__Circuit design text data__
↓↓↓
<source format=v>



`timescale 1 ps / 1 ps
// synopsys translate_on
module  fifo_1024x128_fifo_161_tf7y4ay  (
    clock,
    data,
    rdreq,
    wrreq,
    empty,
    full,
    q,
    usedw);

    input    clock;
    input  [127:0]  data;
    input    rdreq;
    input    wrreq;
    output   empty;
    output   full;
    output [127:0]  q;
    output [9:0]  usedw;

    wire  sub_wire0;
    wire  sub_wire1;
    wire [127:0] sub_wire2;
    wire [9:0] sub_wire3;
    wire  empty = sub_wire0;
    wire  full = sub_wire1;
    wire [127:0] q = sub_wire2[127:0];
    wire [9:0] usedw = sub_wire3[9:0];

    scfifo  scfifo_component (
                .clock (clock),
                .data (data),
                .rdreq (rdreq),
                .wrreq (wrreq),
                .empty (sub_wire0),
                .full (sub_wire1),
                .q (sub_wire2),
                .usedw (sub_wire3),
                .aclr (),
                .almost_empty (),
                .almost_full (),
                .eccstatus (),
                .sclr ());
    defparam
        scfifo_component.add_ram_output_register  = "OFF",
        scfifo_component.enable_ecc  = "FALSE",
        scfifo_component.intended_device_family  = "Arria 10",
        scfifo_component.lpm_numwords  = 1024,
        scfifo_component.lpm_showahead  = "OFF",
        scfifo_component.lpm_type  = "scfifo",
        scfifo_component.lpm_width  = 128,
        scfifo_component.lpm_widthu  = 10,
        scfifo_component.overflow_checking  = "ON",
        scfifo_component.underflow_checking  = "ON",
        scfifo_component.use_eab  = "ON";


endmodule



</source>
↑↑↑
↓↓↓
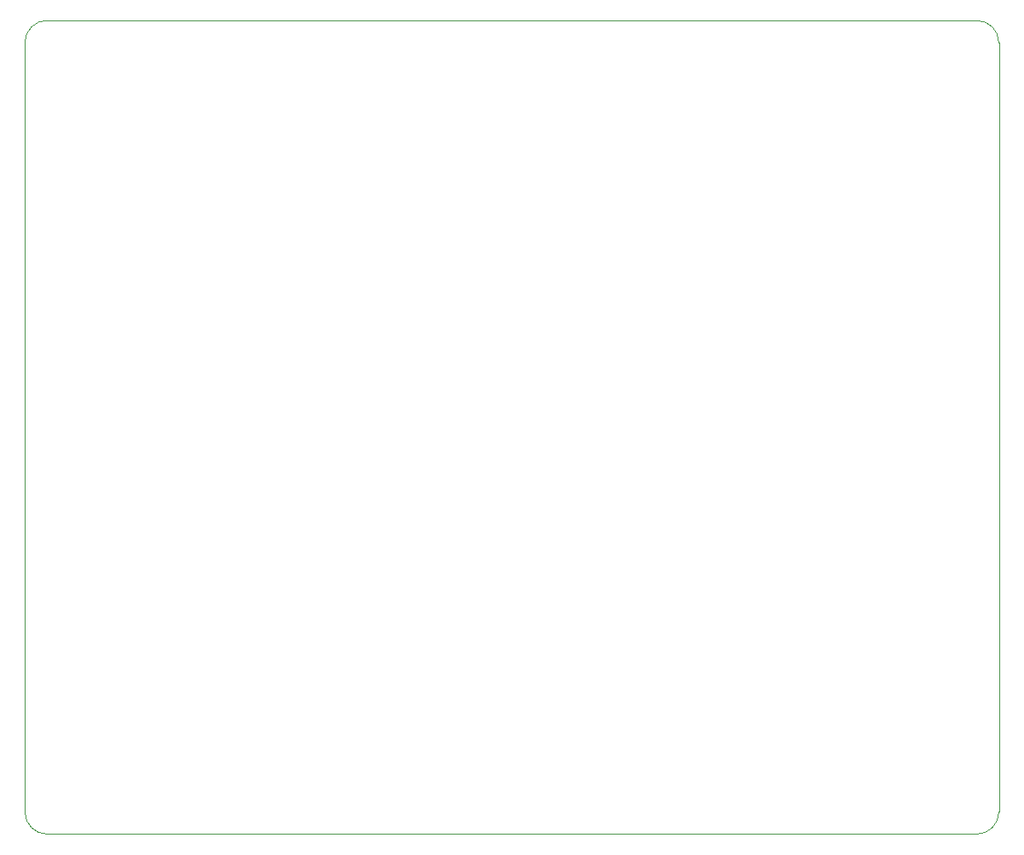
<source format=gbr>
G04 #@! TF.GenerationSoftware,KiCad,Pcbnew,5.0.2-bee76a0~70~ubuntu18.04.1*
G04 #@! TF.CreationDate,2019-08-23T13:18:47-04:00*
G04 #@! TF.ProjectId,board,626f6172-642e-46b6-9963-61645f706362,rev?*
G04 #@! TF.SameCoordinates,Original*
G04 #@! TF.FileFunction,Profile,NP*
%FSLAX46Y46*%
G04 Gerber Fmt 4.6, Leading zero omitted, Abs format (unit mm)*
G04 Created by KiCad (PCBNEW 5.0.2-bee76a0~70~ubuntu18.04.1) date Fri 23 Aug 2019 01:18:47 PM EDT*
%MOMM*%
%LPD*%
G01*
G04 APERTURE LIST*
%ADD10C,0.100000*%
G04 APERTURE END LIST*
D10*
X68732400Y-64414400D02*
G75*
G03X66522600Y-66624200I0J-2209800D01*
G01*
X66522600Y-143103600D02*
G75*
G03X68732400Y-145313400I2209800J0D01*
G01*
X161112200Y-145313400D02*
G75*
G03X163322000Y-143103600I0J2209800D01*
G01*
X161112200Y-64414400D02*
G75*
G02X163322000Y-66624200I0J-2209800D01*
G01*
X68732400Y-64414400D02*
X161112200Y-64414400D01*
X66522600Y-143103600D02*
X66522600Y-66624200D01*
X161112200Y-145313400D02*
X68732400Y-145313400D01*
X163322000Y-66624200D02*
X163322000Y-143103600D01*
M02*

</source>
↑↑↑
__Assignment__
Scan the records for the word "format", and copy each line where it is found.

__Result__
<source format=v>
<source format=gbr>
G04 Gerber Fmt 4.6, Leading zero omitted, Abs format (unit mm)*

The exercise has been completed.